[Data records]
=-=-=

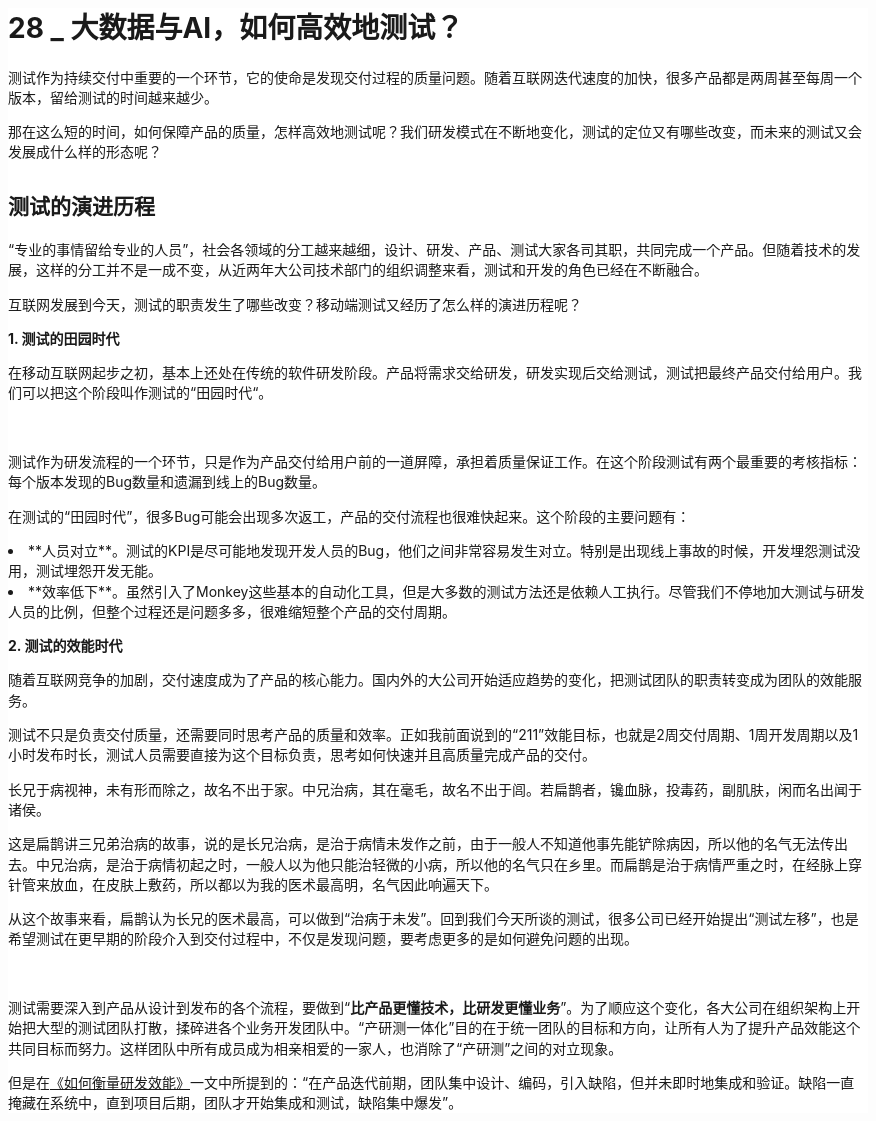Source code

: # 28 _ 大数据与AI，如何高效地测试？

<audio id="audio" title="28 | 大数据与AI，如何高效地测试？" controls="" preload="none"><source id="mp3" src="https://static001.geekbang.org/resource/audio/ab/f8/ab94103f51a84c84aef815957fcfdff8.mp3"></audio>

测试作为持续交付中重要的一个环节，它的使命是发现交付过程的质量问题。随着互联网迭代速度的加快，很多产品都是两周甚至每周一个版本，留给测试的时间越来越少。

那在这么短的时间，如何保障产品的质量，怎样高效地测试呢？我们研发模式在不断地变化，测试的定位又有哪些改变，而未来的测试又会发展成什么样的形态呢？

## 测试的演进历程

“专业的事情留给专业的人员”，社会各领域的分工越来越细，设计、研发、产品、测试大家各司其职，共同完成一个产品。但随着技术的发展，这样的分工并不是一成不变，从近两年大公司技术部门的组织调整来看，测试和开发的角色已经在不断融合。

互联网发展到今天，测试的职责发生了哪些改变？移动端测试又经历了怎么样的演进历程呢？

**1. 测试的田园时代**

在移动互联网起步之初，基本上还处在传统的软件研发阶段。产品将需求交给研发，研发实现后交给测试，测试把最终产品交付给用户。我们可以把这个阶段叫作测试的“田园时代“。

<img src="https://static001.geekbang.org/resource/image/f1/9e/f1fbb65d6f8b77c9c7f7efafe63ca09e.png" alt="">

测试作为研发流程的一个环节，只是作为产品交付给用户前的一道屏障，承担着质量保证工作。在这个阶段测试有两个最重要的考核指标：每个版本发现的Bug数量和遗漏到线上的Bug数量。

在测试的“田园时代”，很多Bug可能会出现多次返工，产品的交付流程也很难快起来。这个阶段的主要问题有：

<li>
**人员对立**。测试的KPI是尽可能地发现开发人员的Bug，他们之间非常容易发生对立。特别是出现线上事故的时候，开发埋怨测试没用，测试埋怨开发无能。
</li>
<li>
**效率低下**。虽然引入了Monkey这些基本的自动化工具，但是大多数的测试方法还是依赖人工执行。尽管我们不停地加大测试与研发人员的比例，但整个过程还是问题多多，很难缩短整个产品的交付周期。
</li>

**2. 测试的效能时代**

随着互联网竞争的加剧，交付速度成为了产品的核心能力。国内外的大公司开始适应趋势的变化，把测试团队的职责转变成为团队的效能服务。

测试不只是负责交付质量，还需要同时思考产品的质量和效率。正如我前面说到的“211”效能目标，也就是2周交付周期、1周开发周期以及1小时发布时长，测试人员需要直接为这个目标负责，思考如何快速并且高质量完成产品的交付。

> 
长兄于病视神，未有形而除之，故名不出于家。中兄治病，其在毫毛，故名不出于闾。若扁鹊者，镵血脉，投毒药，副肌肤，闲而名出闻于诸侯。


这是扁鹊讲三兄弟治病的故事，说的是长兄治病，是治于病情未发作之前，由于一般人不知道他事先能铲除病因，所以他的名气无法传出去。中兄治病，是治于病情初起之时，一般人以为他只能治轻微的小病，所以他的名气只在乡里。而扁鹊是治于病情严重之时，在经脉上穿针管来放血，在皮肤上敷药，所以都以为我的医术最高明，名气因此响遍天下。

从这个故事来看，扁鹊认为长兄的医术最高，可以做到“治病于未发”。回到我们今天所谈的测试，很多公司已经开始提出“测试左移”，也是希望测试在更早期的阶段介入到交付过程中，不仅是发现问题，要考虑更多的是如何避免问题的出现。

<img src="https://static001.geekbang.org/resource/image/dd/89/ddcab1470783d34d3dbc4d331938a089.png" alt="">

测试需要深入到产品从设计到发布的各个流程，要做到“**比产品更懂技术，比研发更懂业务**”。为了顺应这个变化，各大公司在组织架构上开始把大型的测试团队打散，揉碎进各个业务开发团队中。“产研测一体化”目的在于统一团队的目标和方向，让所有人为了提升产品效能这个共同目标而努力。这样团队中所有成员成为相亲相爱的一家人，也消除了“产研测”之间的对立现象。

但是在[《如何衡量研发效能》](https://mp.weixin.qq.com/s/vfhqRxLnHJz_ii2zhXofuA)一文中所提到的：“在产品迭代前期，团队集中设计、编码，引入缺陷，但并未即时地集成和验证。缺陷一直掩藏在系统中，直到项目后期，团队才开始集成和测试，缺陷集中爆发”。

=-=-=

What is expected:
Your answer should reproduce every line of the data verbatim and include no images.

Exercise output:
Source code

: # 28 _ 大数据与AI，如何高效地测试？

<audio id="audio" title="28 | 大数据与AI，如何高效地测试？" controls="" preload="none"><source id="mp3" src="https://static001.geekbang.org/resource/audio/ab/f8/ab94103f51a84c84aef815957fcfdff8.mp3"></audio>

测试作为持续交付中重要的一个环节，它的使命是发现交付过程的质量问题。随着互联网迭代速度的加快，很多产品都是两周甚至每周一个版本，留给测试的时间越来越少。

那在这么短的时间，如何保障产品的质量，怎样高效地测试呢？我们研发模式在不断地变化，测试的定位又有哪些改变，而未来的测试又会发展成什么样的形态呢？

## 测试的演进历程

“专业的事情留给专业的人员”，社会各领域的分工越来越细，设计、研发、产品、测试大家各司其职，共同完成一个产品。但随着技术的发展，这样的分工并不是一成不变，从近两年大公司技术部门的组织调整来看，测试和开发的角色已经在不断融合。

互联网发展到今天，测试的职责发生了哪些改变？移动端测试又经历了怎么样的演进历程呢？

**1. 测试的田园时代**

在移动互联网起步之初，基本上还处在传统的软件研发阶段。产品将需求交给研发，研发实现后交给测试，测试把最终产品交付给用户。我们可以把这个阶段叫作测试的“田园时代“。

<img src="https://static001.geekbang.org/resource/image/f1/9e/f1fbb65d6f8b77c9c7f7efafe63ca09e.png" alt="">

测试作为研发流程的一个环节，只是作为产品交付给用户前的一道屏障，承担着质量保证工作。在这个阶段测试有两个最重要的考核指标：每个版本发现的Bug数量和遗漏到线上的Bug数量。

在测试的“田园时代”，很多Bug可能会出现多次返工，产品的交付流程也很难快起来。这个阶段的主要问题有：

<li>
**人员对立**。测试的KPI是尽可能地发现开发人员的Bug，他们之间非常容易发生对立。特别是出现线上事故的时候，开发埋怨测试没用，测试埋怨开发无能。
</li>
<li>
**效率低下**。虽然引入了Monkey这些基本的自动化工具，但是大多数的测试方法还是依赖人工执行。尽管我们不停地加大测试与研发人员的比例，但整个过程还是问题多多，很难缩短整个产品的交付周期。
</li>

**2. 测试的效能时代**

随着互联网竞争的加剧，交付速度成为了产品的核心能力。国内外的大公司开始适应趋势的变化，把测试团队的职责转变成为团队的效能服务。

测试不只是负责交付质量，还需要同时思考产品的质量和效率。正如我前面说到的“211”效能目标，也就是2周交付周期、1周开发周期以及1小时发布时长，测试人员需要直接为这个目标负责，思考如何快速并且高质量完成产品的交付。

> 
长兄于病视神，未有形而除之，故名不出于家。中兄治病，其在毫毛，故名不出于闾。若扁鹊者，镵血脉，投毒药，副肌肤，闲而名出闻于诸侯。


这是扁鹊讲三兄弟治病的故事，说的是长兄治病，是治于病情未发作之前，由于一般人不知道他事先能铲除病因，所以他的名气无法传出去。中兄治病，是治于病情初起之时，一般人以为他只能治轻微的小病，所以他的名气只在乡里。而扁鹊是治于病情严重之时，在经脉上穿针管来放血，在皮肤上敷药，所以都以为我的医术最高明，名气因此响遍天下。

从这个故事来看，扁鹊认为长兄的医术最高，可以做到“治病于未发”。回到我们今天所谈的测试，很多公司已经开始提出“测试左移”，也是希望测试在更早期的阶段介入到交付过程中，不仅是发现问题，要考虑更多的是如何避免问题的出现。

<img src="https://static001.geekbang.org/resource/image/dd/89/ddcab1470783d34d3dbc4d331938a089.png" alt="">

测试需要深入到产品从设计到发布的各个流程，要做到“**比产品更懂技术，比研发更懂业务**”。为了顺应这个变化，各大公司在组织架构上开始把大型的测试团队打散，揉碎进各个业务开发团队中。“产研测一体化”目的在于统一团队的目标和方向，让所有人为了提升产品效能这个共同目标而努力。这样团队中所有成员成为相亲相爱的一家人，也消除了“产研测”之间的对立现象。

但是在[《如何衡量研发效能》](https://mp.weixin.qq.com/s/vfhqRxLnHJz_ii2zhXofuA)一文中所提到的：“在产品迭代前期，团队集中设计、编码，引入缺陷，但并未即时地集成和验证。缺陷一直掩藏在系统中，直到项目后期，团队才开始集成和测试，缺陷集中爆发”。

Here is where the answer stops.